Analyses par classe d’actifs
Données de marché : un univers en pleine transformation
L’émergence de nouveaux acteurs, les modèles de facturation à l’usage ou encore l’introduction de solutions open source bouleversent les équilibres historiques. De plus en plus d’éditeurs, tels que Pitchbook (private equity), Sustainalytics (ESG) ou Carbon4Finance (climat), proposent des modèles plus flexibles, permettant une granularité inédite dans les abonnements. Cette évolution redonne un levier aux institutions financières, à condition de savoir le saisir.

☆ ☆ ☆ ☆ ☆ ☆ ☆

*EXERCICE A*.
Dans le texte sur les données de marché, quel éditeur est cité pour le domaine du climat ?
*EXERCICE B*.
Rédigez la suite du texte sur les données de marché à partir de sa dernière phrase.
Les lignes n'ont aucun lien avec le texte sur les données de marché.

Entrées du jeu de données
☆ ☆ ☆ ☆ ☆ ☆ ☆

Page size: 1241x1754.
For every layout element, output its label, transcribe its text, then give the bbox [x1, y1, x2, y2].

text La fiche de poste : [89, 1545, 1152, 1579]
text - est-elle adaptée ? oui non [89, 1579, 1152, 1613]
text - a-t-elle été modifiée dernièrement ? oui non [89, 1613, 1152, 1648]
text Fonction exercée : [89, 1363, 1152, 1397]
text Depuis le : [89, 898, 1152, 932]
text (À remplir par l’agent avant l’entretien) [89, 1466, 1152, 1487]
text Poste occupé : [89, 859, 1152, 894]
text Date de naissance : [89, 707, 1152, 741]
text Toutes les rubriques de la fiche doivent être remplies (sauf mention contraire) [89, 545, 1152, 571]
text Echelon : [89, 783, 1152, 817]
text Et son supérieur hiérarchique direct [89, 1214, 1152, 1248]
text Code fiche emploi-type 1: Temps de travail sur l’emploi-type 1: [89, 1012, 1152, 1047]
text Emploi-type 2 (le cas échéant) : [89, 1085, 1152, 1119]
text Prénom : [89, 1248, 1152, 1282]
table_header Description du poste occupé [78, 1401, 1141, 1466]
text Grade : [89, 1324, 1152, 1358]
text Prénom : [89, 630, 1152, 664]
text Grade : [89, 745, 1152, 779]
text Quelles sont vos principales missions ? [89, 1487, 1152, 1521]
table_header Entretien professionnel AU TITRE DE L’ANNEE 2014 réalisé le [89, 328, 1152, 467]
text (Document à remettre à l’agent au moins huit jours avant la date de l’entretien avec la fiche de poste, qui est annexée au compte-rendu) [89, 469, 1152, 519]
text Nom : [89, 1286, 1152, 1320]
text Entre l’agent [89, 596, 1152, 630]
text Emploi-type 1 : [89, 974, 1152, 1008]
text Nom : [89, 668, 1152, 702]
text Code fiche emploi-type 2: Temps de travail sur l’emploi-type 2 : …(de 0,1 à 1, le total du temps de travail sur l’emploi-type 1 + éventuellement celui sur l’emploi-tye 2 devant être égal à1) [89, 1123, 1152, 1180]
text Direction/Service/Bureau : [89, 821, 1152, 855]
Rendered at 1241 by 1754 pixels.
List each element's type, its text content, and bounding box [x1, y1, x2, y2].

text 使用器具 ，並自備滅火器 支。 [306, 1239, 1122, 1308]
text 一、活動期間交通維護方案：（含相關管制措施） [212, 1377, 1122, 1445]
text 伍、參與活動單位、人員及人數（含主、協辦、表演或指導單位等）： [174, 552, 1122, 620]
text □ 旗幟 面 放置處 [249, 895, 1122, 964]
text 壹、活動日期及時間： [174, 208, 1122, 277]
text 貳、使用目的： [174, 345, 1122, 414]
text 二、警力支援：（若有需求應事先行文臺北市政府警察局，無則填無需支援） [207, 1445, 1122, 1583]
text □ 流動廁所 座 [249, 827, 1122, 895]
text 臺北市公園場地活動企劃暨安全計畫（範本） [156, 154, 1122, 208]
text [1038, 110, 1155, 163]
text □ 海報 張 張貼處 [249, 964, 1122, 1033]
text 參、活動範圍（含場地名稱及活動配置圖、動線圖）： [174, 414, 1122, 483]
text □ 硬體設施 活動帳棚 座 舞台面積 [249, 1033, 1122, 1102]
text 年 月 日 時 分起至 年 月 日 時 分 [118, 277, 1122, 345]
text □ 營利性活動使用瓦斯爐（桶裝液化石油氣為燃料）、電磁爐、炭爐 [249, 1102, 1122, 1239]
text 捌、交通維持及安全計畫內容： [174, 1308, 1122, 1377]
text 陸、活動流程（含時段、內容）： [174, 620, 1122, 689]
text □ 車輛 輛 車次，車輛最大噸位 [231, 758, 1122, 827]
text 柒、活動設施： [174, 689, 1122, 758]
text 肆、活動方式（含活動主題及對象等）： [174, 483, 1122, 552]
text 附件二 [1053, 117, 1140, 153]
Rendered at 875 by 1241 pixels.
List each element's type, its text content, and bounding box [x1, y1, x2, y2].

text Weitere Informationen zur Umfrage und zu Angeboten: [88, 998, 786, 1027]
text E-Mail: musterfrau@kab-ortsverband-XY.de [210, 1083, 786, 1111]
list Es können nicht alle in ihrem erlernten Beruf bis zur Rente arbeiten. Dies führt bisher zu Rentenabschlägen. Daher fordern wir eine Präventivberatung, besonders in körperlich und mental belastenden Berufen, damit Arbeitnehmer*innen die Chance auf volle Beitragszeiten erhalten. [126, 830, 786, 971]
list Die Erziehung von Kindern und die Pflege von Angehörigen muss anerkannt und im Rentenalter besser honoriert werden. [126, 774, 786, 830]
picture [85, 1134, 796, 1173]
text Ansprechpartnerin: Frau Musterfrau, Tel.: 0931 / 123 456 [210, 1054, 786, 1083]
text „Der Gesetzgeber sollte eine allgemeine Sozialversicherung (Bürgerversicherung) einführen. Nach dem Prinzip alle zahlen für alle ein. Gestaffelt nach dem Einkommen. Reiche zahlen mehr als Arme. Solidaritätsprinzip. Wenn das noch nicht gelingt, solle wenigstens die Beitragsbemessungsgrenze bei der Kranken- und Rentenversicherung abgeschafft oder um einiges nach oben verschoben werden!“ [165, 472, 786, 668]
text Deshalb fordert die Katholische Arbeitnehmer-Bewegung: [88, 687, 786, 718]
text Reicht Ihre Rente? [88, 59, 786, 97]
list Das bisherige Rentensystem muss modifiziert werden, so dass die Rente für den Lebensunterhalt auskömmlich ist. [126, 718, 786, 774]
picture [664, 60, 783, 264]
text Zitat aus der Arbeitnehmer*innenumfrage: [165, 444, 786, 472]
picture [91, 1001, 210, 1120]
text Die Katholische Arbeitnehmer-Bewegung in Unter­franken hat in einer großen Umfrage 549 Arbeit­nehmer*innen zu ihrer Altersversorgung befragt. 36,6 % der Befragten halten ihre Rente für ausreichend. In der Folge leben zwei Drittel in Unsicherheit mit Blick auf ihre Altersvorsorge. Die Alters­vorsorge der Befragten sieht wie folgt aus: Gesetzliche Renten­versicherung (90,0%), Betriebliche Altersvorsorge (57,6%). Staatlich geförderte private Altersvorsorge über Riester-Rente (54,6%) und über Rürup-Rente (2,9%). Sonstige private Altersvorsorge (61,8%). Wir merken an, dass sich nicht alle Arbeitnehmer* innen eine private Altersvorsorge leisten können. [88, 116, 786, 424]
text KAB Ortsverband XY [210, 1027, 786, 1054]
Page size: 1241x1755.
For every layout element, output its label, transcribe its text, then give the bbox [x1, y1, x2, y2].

☆ ☆ ☆ ☆ ☆ ☆ ☆

*RÉPONSE A*.
Carbon4Finance

*RÉPONSE B*.
L’adoption progressive de l’intelligence artificielle et du machine learning dans les départements de recherche et de risk management accroît encore la demande en données spécialisées, augmentant la pression sur les fournisseurs traditionnels. Parallèlement, la multiplication des exigences réglementaires (ESG, SFDR, FRTB…) appelle de nouvelles sources de données, souvent encore coûteuses et faiblement rationalisées. Dans ce contexte, un pilotage dynamique des dépenses de données de marché s’impose comme un impératif, non seulement économique mais également stratégique. Les institutions les plus matures sur le sujet ont engagé une transformation en profondeur de leur gouvernance Market Data.
Gouvernance market data : trois facteurs clés de succès
- Transversalité : la gestion des données ne peut plus être faite par une direction unique. Elle doit fédérer les achats, la finance, l’IT, la conformité et les directions métiers, dans une logique collaborative.
- Technologie : les outils de suivi des licences, d’analyse des usages ou de reporting Market Data constituent un levier stratégique pour optimiser les coûts et permettre un pilotage en temps réel. Leur déploiement constitue un investissement initial vite rentabilisé.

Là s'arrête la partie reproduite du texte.